// computers › String & Pattern Matching

Rabin-Karp

Compare cheap rolling hashes of each window; only check characters when hashes match.

hash each text window with a rolling hash; if it equals the pattern hash, verify directly

Text Pattern

Frequently asked questions

Is Rabin-Karp like a plagiarism checker comparing fingerprints?

Yes - that is its standout use. A plagiarism checker compares the 'fingerprint' of your paragraph against thousands of others, rather than matching text word-by-word. Rabin-Karp turns each window of text into a numeric hash (a fingerprint) and only compares actual characters when fingerprints match. Because the rolling hash updates in constant time as the window slides, and because you can check many patterns' fingerprints at once, it scales to comparing huge numbers of documents.

What is a rolling hash and why is it the key to Rabin-Karp?

A rolling hash is a numeric fingerprint of a window of characters that can be updated in constant time when the window slides one step: you subtract the contribution of the character leaving the window and add the one entering, rather than rehashing the whole window. Without it, hashing each of the n windows would cost O(m) each, giving O(n*m) - no better than naive matching. The rolling update is what makes Rabin-Karp's average time O(n + m): each slide is O(1).

What is a 'spurious hit' in Rabin-Karp?

It is when a text window's hash equals the pattern's hash but the actual characters differ - a hash collision. Because a hash compresses many characters into one number, different strings can occasionally share a hash. So a hash match is only a strong hint, not proof; Rabin-Karp verifies a hash hit by comparing the actual characters. A spurious hit means that verification fails. Using a large prime modulus makes collisions rare, keeping the average cost low.

If it can have collisions and a bad worst case, why use Rabin-Karp?

Two big reasons. First, it naturally extends to searching for many patterns at once: hash all the patterns, store them in a set, and a single window hash can be checked against all of them together - very useful for things like detecting any of thousands of known strings. Second, the fingerprinting idea powers plagiarism and duplicate detection, where you compare hashes of many substrings across documents. For single-pattern search, KMP or Boyer-Moore are often preferred, but Rabin-Karp's hashing approach unlocks problems they cannot easily tackle.

How does Rabin-Karp handle searching for multiple patterns efficiently?

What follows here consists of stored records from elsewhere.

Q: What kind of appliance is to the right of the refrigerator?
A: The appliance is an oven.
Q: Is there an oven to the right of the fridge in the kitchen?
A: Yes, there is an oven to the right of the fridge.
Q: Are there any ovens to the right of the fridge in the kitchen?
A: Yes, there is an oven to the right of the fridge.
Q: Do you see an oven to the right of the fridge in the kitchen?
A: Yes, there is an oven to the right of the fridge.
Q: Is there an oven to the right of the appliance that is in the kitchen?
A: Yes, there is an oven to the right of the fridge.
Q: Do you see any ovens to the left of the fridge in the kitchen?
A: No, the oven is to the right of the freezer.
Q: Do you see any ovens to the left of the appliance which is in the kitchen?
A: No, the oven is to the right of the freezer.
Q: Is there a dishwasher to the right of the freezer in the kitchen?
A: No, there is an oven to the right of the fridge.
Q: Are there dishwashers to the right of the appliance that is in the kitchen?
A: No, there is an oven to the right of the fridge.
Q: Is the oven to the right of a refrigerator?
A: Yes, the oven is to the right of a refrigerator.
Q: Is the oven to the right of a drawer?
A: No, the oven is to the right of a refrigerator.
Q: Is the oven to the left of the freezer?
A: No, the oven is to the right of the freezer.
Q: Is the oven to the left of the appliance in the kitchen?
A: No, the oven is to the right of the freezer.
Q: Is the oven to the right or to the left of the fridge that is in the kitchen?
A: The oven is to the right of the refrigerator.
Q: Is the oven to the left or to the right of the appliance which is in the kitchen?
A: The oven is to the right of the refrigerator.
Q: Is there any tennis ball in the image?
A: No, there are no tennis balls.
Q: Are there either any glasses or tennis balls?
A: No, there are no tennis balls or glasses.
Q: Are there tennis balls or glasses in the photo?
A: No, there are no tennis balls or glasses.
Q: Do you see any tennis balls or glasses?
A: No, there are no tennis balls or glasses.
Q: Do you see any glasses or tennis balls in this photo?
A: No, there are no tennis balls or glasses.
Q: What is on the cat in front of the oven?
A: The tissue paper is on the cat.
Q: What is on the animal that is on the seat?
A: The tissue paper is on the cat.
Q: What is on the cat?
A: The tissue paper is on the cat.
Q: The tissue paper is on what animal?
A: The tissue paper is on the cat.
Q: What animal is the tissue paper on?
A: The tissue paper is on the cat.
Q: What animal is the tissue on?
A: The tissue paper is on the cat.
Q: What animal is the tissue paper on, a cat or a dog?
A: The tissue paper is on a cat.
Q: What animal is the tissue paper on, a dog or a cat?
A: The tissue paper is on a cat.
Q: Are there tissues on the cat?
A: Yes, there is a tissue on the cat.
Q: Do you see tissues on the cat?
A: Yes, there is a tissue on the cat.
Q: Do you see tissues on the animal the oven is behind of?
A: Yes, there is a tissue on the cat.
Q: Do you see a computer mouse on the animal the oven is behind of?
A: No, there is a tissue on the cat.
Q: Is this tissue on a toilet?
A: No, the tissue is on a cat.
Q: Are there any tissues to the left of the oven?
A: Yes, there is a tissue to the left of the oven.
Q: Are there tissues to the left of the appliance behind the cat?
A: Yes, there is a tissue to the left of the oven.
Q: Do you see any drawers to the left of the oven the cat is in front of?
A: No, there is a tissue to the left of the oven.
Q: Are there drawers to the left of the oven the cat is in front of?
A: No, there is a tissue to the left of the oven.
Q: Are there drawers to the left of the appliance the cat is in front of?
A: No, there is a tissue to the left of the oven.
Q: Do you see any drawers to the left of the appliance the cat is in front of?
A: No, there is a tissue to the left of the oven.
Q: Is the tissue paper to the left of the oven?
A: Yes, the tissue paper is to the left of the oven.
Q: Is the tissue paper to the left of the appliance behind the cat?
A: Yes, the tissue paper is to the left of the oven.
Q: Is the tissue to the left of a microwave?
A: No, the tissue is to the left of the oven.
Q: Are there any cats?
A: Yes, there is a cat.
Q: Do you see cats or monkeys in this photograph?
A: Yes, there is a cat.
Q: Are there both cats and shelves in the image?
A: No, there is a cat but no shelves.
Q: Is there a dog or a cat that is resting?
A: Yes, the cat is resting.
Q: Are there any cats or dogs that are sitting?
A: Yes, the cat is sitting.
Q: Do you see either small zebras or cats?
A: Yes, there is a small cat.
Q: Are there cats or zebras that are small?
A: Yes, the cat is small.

You precompute the hash of every pattern and store them in a hash set (all patterns must be the same length for a single rolling hash, or you use one rolling hash per distinct length). Then, as you roll through the text, each window hash is looked up in the set in O(1). One pass over the text can therefore screen for many patterns simultaneously, with character verification only on hits. This is its standout advantage over KMP and Boyer-Moore, which are built around a single pattern.

How is Rabin-Karp used in plagiarism detection?

Documents are broken into overlapping substrings (shingles), and each is hashed into a fingerprint. Two documents are then compared by how many fingerprints they share, rather than by slow direct text comparison. Techniques like winnowing select a representative subset of these hashes to keep the comparison efficient at scale. The rolling-hash fingerprint idea at the heart of Rabin-Karp is what makes comparing millions of document substrings computationally feasible.